Jerry: I’ve had so much fun in the lab, and I really hope to become a research scientist. Seeing firsthand how science impacts people’s lives has been incredible, and I love the idea of discovering something new, whether it’s a new drug, a new treatment, or just insights that inform policy.

As for why bioengineering, I think it all comes down to my experiences. If I hadn’t joined iGEM, I wouldn’t have discovered synthetic biology at all. But now, I see so much potential in it. For example, modern insulin production relies on bacteria engineered through synthetic biology. Imagine if we could apply that same approach to personalized medicine: creating patient-specific antibodies using engineered bacteria.

CRISPR, in particular, is such a powerful tool. It’s giving us more control over genetic modification than ever before. And there’s still so much we don’t understand about biology. There’s a quote I love (I think I heard it in Mr. Fitz’s bio class):

"Free will is what we call what we don’t yet understand in biology."

We don’t fully understand how consciousness works, or how neural interactions give rise to thought. Biology is such a fascinating field, and I’m excited to dive deeper into it in college.

Vivek: Finally, as a lasting message on Gilman ENIGMA, as you're getting ready to leave these halls at Gilman, do you have any advice for your fellow students and for your community, whether in STEM or just academics in general?

Jerry: Yeah, I think the main takeaway for me—and this is going to sound really cliché, but maybe there's a reason why it's said so much—is to just explore new things.

I was only introduced to the world of engineering because of robotics. I only discovered bioengineering through iGEM. I got into materials science because of a materials science internship I did and by talking to a really cool professor at UMD. And I was introduced to the medical field through that shadowing experience at Mercy.

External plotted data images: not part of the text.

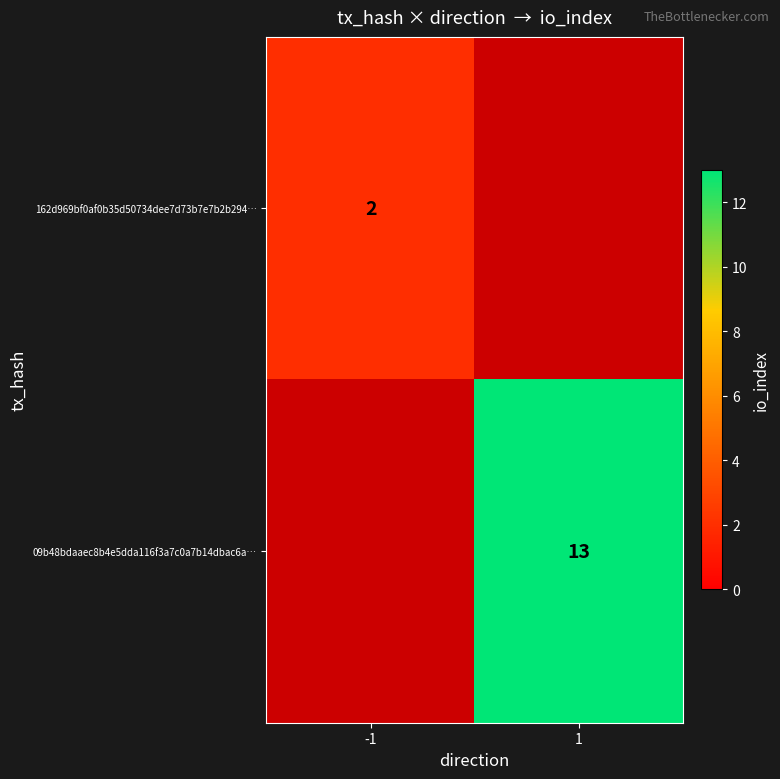

True or false: 162d969bf0af0b35d50734dee7d73b7e7b2b294… has a value of 2 at -1.

True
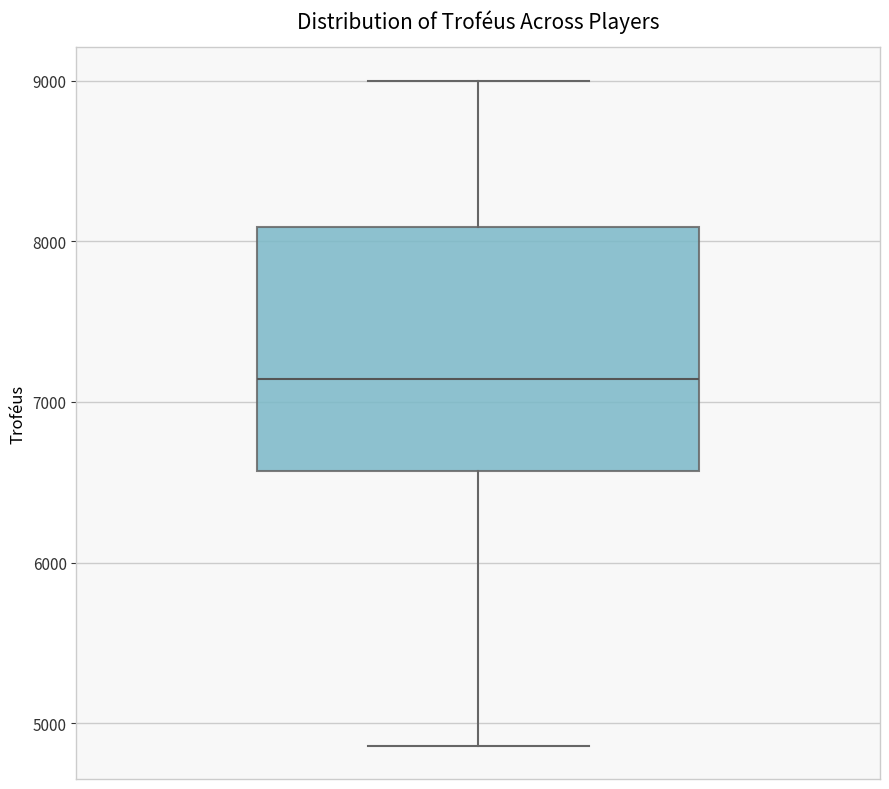

Read this box plot against the y-axis: the position of the median line, the range covered by the box, and the ends of both whiskers. The values are not printed on the chart, so give them approximately, as read against the axis.

median 7100, box 6600 to 8100, whiskers 4900 to 9000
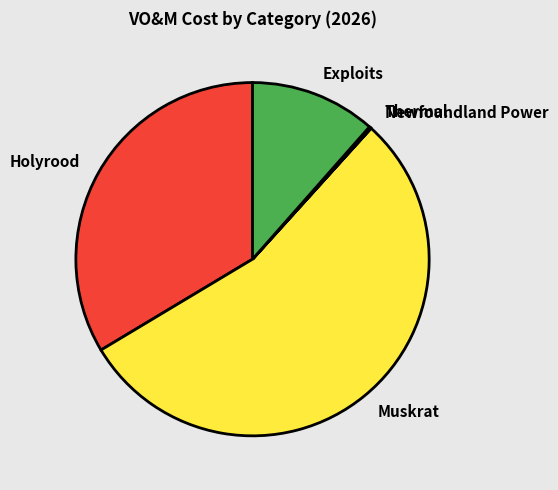

Between Holyrood and Exploits, which is larger?

Holyrood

So my advice is to explore different areas, find what excites you, and pursue what you're passionate about. Try out some personal projects. And I don't mean to sound like a college admissions guru, but there's so much pressure on students these days to think that research is required for college admissions. Honestly, I’d argue that the only reason I got into Caltech was because of the passion that came through in my essays.

So if you're looking to get into STEM, find something you're genuinely passionate about and just do something with it. It could be research, but it could also be a small passion project, just like iGEM was for me. See where it takes you.